USCF Home Chess Life Online 2012 August David Hua, 15, Wins Atlantic Open
|David Hua, 15, Wins Atlantic Open|
|By Jamaal Abdul-Alim|
|August 27, 2012|
Washington, D.C. – When 15-year-old David Hua came here from Princeton, N.J. to compete in the 44th annual Atlantic Open held August 24-26, his primary focus was to play aggressively and avoid mistakes.
“I had no real expectations,” Hua said.
That style and approach helped catapult Hua into history as the youngest player ever – or at least in recent history – to win first place in the Atlantic Open, organizers of the event told CLO.
Hua took clear first place by scoring 4.5 out of 5 points.
“I don’t believe that I can recall anyone who was even close to that age,” said TD Steve Immitt, who ran the Atlantic Open from 1994 through last year and was on hand at this year’s event, which drew 310 to 320 players.
Immitt said he thought the next youngest person to win the Atlantic Open was Eric Most, who was 17 or 18 when he tied for first at last year’s Atlantic Open with IM Yury Lapshun.
Although this year’s tournament fielded only two GMs, two IMs and 20 masters, Immitt says the 4.5 out of 5 points that Hua scored was no easy feat.
To anyone who might downplay Hua’s victory given the relative absence of GMs and IMs, Immitt says, “I’d like to say to them: ‘You win 4.5.’”
As a matter of perspective, only five players were rated higher than Hua and one – Kevin Mo – was rated equally with Hua at 2325 when the tournament began.
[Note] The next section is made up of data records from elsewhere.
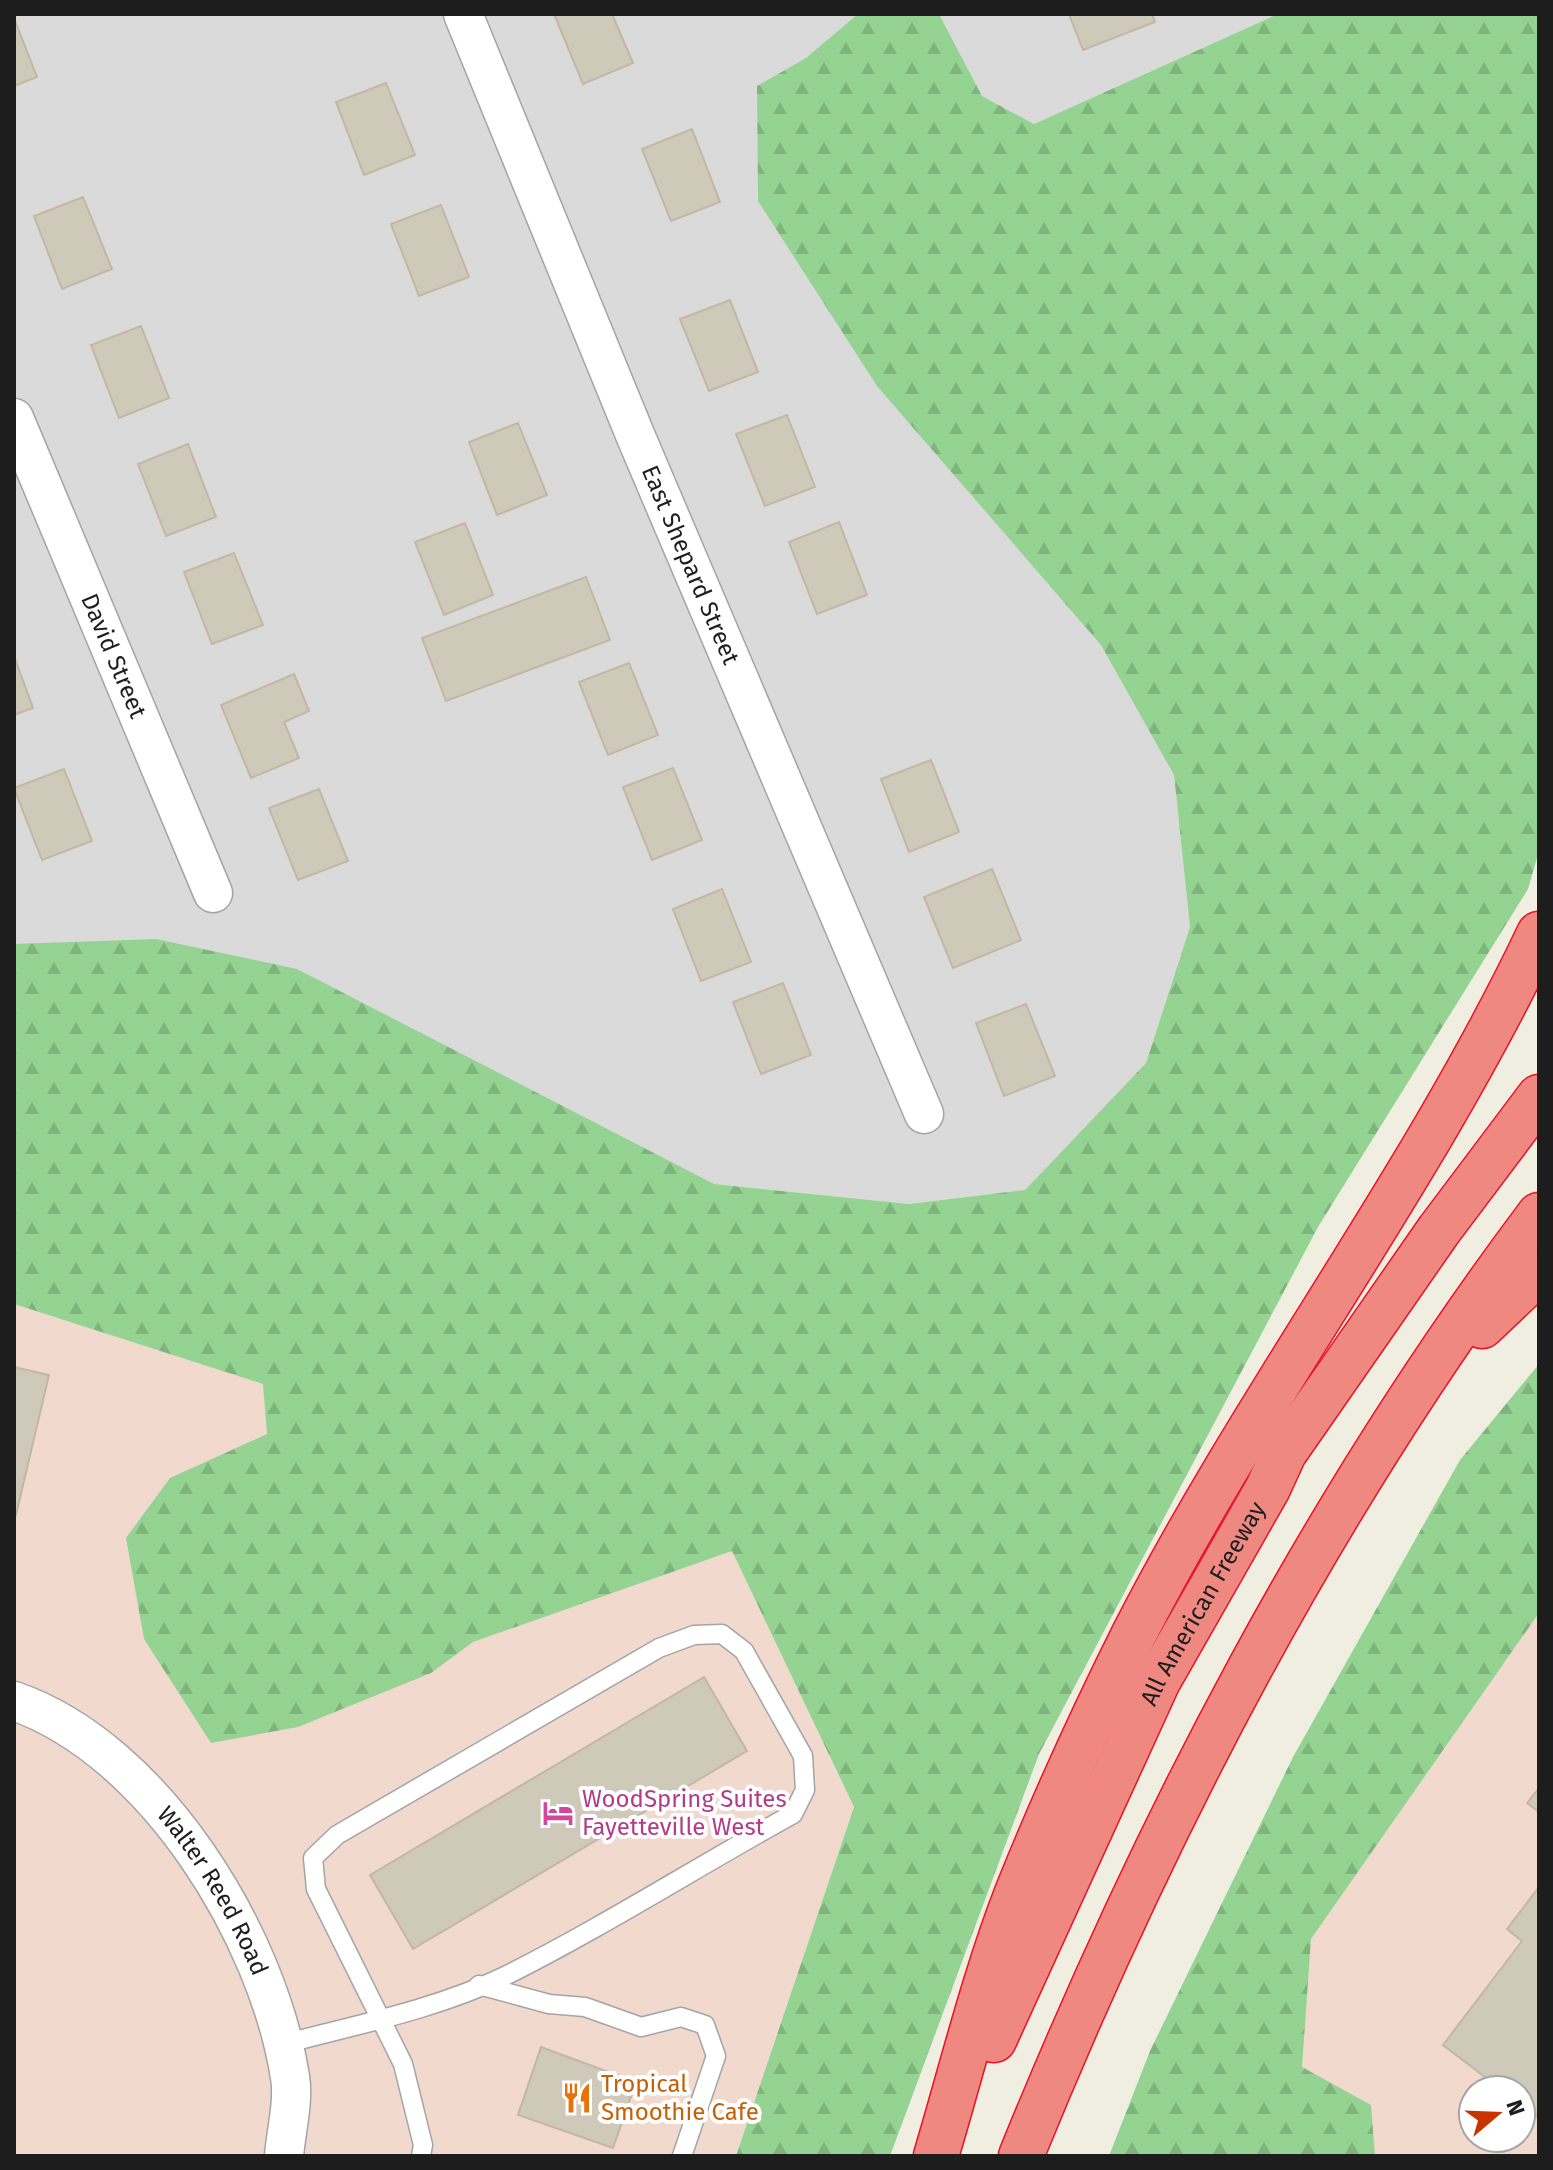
<svg xmlns="http://www.w3.org/2000/svg" width="1553" height="2170" font-family="'Fira Sans',sans-serif">
<style>
.residential{fill:#dbdada}
.commercial{fill:#f2d9ce;fill-rule:evenodd}
.forest{fill:url(#forest-firs)}
.building{fill:#cfc9ba;stroke:#c2b8a2;stroke-width:2}
.lines{fill:none;stroke-linecap:round;stroke-linejoin:round}
.service-casing{stroke:#a4a4a4;stroke-width:21}
.minor-casing{stroke:#a4a4a4;stroke-width:41}
.motorway-casing{stroke:#e91326;stroke-width:47}
.service{stroke:#fff;stroke-width:18}
.minor{stroke:#fff;stroke-width:38}
.motorway{stroke:#ef8881;stroke-width:44}
.labels{text-anchor:middle;dominant-baseline:central;stroke-width:8;stroke-linejoin:round;paint-order:stroke}
.street-label{font-size:24px;fill:#1d1d1d;stroke:#fff}
.hotel-label{font-size:24px;fill:#b23c85;stroke:#fff;text-anchor:start}
.food-label{font-size:24px;fill:#c56008;stroke:#fff;text-anchor:start}
</style>
<defs>
<pattern id="forest-firs" width="22" height="20" patternUnits="userSpaceOnUse" patternTransform="scale(2)"><rect width="22" height="20" fill="#94d392"/><path d="M5 1l3.5 6h-7zM16 11l3.5 6h-7z" fill="#7fb57d"/></pattern>
</defs>
<rect width="100%" height="100%" fill="#efeee1"/>
<!-- residential -->
<g class="residential">
<polygon points="14,14 870,14 1174,775 1190,927 1146,1063 1025,1190 909,1204 714,1184 14,1086"/>
<polygon points="939,14 1278,14 1034,124 982,96"/>
</g>
<!-- commercial -->
<g class="commercial">
<polygon points="14,1304 263,1384 473,1642 732,1551 854,1807 736,2156 14,2156"/>
<path d="M1539 1613V2156H1182L1311 1939ZM1473 2090H1521V2138H1473Z"/>
</g>
<!-- forest -->
<g class="forest">
<polygon points="858,14 939,14 982,96 1034,124 1278,14 1539,14 1539,851 1528,889 1318,1227 1039,1754 890,2156 736,2156 854,1807 732,1551 473,1642 431,1673 298,1727 211,1743 144,1639 126,1538 170,1478 267,1434 263,1384 14,1304 14,944 156,939 297,969 714,1184 909,1204 1025,1190 1146,1063 1190,927 1174,775 1101,645 877,386 758,201 757,86 806,58"/>
<polygon points="1539,1364 1539,1613 1311,1939 1302,2067 1371,2105 1375,2156 1109,2156 1150,2051 1293,1757 1460,1460"/>
</g>
<!-- building -->
<g class="building">
<polygon points="554,14 612,14 633,63 583,84"/>
<polygon points="1069,14 1152,14 1155,22 1083,50"/>
<polygon points="14,18 37,77 14,86"/>
<polygon points="386,83 415,155 364,175 336,102"/>
<polygon points="692,129 720,202 671,221 642,149"/>
<polygon points="83,197 112,269 62,289 34,216"/>
<polygon points="441,205 469,277 419,296 391,224"/>
<polygon points="730,300 758,372 709,391 680,319"/>
<polygon points="141,326 169,398 119,418 91,345"/>
<polygon points="787,415 815,487 765,506 736,434"/>
<polygon points="518,423 547,495 497,515 469,442"/>
<polygon points="188,444 216,517 166,536 138,464"/>
<polygon points="839,522 867,595 817,614 789,542"/>
<polygon points="465,523 493,595 444,615 415,542"/>
<polygon points="234,553 263,625 212,644 184,572"/>
<polygon points="586,577 610,640 446,701 422,638"/>
<polygon points="14,656 33,708 14,715"/>
<polygon points="629,663 658,735 608,755 579,682"/>
<polygon points="294,674 309,711 284,722 299,758 251,778 221,705"/>
<polygon points="931,760 959,832 909,852 881,779"/>
<polygon points="673,768 702,840 652,860 623,787"/>
<polygon points="64,769 92,841 42,860 14,788"/>
<polygon points="319,789 348,861 298,880 269,808"/>
<polygon points="992,869 1021,940 953,968 924,897"/>
<polygon points="722,889 751,962 701,981 673,909"/>
<polygon points="783,983 811,1055 761,1074 733,1002"/>
<polygon points="1026,1004 1055,1076 1004,1096 976,1023"/>
<polygon points="14,1367 49,1375 16,1515 14,1514"/>
<polygon points="704,1677 747,1751 413,1949 370,1875"/>
<polygon points="1539,1788 1539,1812 1527,1803"/>
<polygon points="1539,1887 1539,2119 1521,2105 1521,2090 1502,2090 1443,2045 1522,1941 1507,1929"/>
<polygon points="541,2047 636,2082 613,2148 518,2115"/>
</g>
<g class="lines">
<!-- service casing -->
<g class="service-casing">
<g id="service">
<polyline points="479,1985 549,2004 585,2007 641,2027 681,2017 705,2025 716,2056 682,2156"/>
<path d="M283 2044C356 2025 437 2009 505 1976 603 1927 697 1867 793 1814L805 1790 803 1756 744 1651 722 1634 694 1635 659 1648 337 1835 313 1858 316 1889 403 2064 423 2145 421 2156"/>
</g>
</g>
<!-- minor casing -->
<g class="minor-casing">
<g id="minor">
<path id="s1" d="M463 14 636 437 924 1114"/>
<path id="s2" d="M14 418 213 893"/>
<path id="s3" d="M14 1701C155 1750 268 1936 290 2077 294 2102 286 2131 284 2156"/>
</g>
</g>
<!-- motorway casing -->
<g class="motorway-casing">
<g id="motorway">
<polyline points="1482,1326 1539,1272"/>
<path id="s4" d="M994 2040 1158 1681 1268 1488 1284 1453 1439 1230 1539 1097"/>
<path d="M936 2156C962 2069 984 1978 1017 1893 1052 1806 1091 1720 1133 1636 1256 1395 1423 1179 1539 934"/>
<path d="M1021 2156C1157 1822 1322 1504 1539 1215"/>
</g>
</g>
<!-- service -->
<use href="#service" class="service"/>
<!-- minor -->
<use href="#minor" class="minor"/>
<!-- motorway -->
<use href="#motorway" class="motorway"/>
</g>
<!-- icons -->
<defs>
<g id="hotel-bare" transform="scale(2.4)"><path d="M-6-4.5h1.5V1H6V5H4.5V3h-9V5H-6ZM-4 0a1.8 1.8 0 1 1 3.6 0ZM.5 0V-2.5h3Q6-2.5 6 0Z" fill="#d1479c" stroke="#fff" stroke-width="2.5" paint-order="stroke"/></g>
<g id="restaurant-bare" transform="scale(2.4)"><path d="M-5-6h1v4h1v-4h1v4h1v-4h1v5L-1.5 .5V6h-2V.5L-5-1ZM5-6V6H3V1.5H1.5Q1.5-4 5-6Z" fill="#e8710a" stroke="#fff" stroke-width="2.5" paint-order="stroke"/></g>
</defs>
<g fill-rule="evenodd">
<use href="#hotel-bare" x="558" y="1813"/>
<use href="#restaurant-bare" x="577" y="2098"/>
</g>
<g class="labels">
<!-- street labels -->
<g class="street-label">
<text stroke="none"><textPath href="#s1" startOffset="596">East Shepard Street</textPath></text>
<text stroke="none"><textPath href="#s2" startOffset="258">David Street</textPath></text>
<text stroke="none"><textPath href="#s4" startOffset="484">All American Freeway</textPath></text>
<text stroke="none"><textPath href="#s3" startOffset="282">Walter Reed Road</textPath></text>
</g>
<!-- hotel labels -->
<g class="hotel-label">
<text x="582" y="1799">WoodSpring Suites<tspan x="582" dy="28">Fayetteville West</tspan></text>
</g>
<!-- food labels -->
<g class="food-label">
<text x="601" y="2084">Tropical<tspan x="601" dy="28">Smoothie Cafe</tspan></text>
</g>
</g>
<!-- border -->
<rect width="1553" height="2170" fill="none" stroke="#1d1d1d" stroke-width="32"/>
<!-- north arrow -->
<g transform="translate(1497 2114) rotate(71)"><circle r="38" fill="#ffffff" stroke="#a5a5a5" stroke-width="2"/>
<path d="M0-6L14 30L0 20L-14 30Z" fill="#c93300"/>
<text y="-12" font-size="22" font-weight="bold" text-anchor="middle" fill="#1d1d1d">N</text>
</g>
</svg>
Thus, from a strictly odds perspective, Hua’s first three victories against lower rated players were to be expected.
To wit, Hua defeated players rated 2098, 2073, and 2196, in Rounds 1, 2 and 3, respectively.
But in his last two rounds, Hua found himself paired against two titled players, namely, GM John Fedorowicz (2500) and IM Justin Sarkar (2483), respectively.
Hua drew against Fedorowicz in Round 4 and won against Sarkar in Round 5.
Hua remained humble about his draw against a GM.
“I wouldn’t applaud myself,” Hua said during an interview in one of skittles rooms after the tournament. “No need to get too excited about it.”
In his Round 5 game against IM Sarkar, Hua said he was able to exploit a mistake that Sarkar made with 15 … Rb8, subsequently costing Sarkar a pawn in the series of exchanges that followed.
Hua is a protégé of GM Gregory Kaidanov, with whom he studies over the phone and Internet.
By taking clear first in the Atlantic Open, Hua, a sophomore at Princeton High School in Princeton, N.J., pocketed a $2,000 prize. Hua told CLO that he would probably save his winnings for college. Hua also surpassed the 2400 rating barrier with his victory.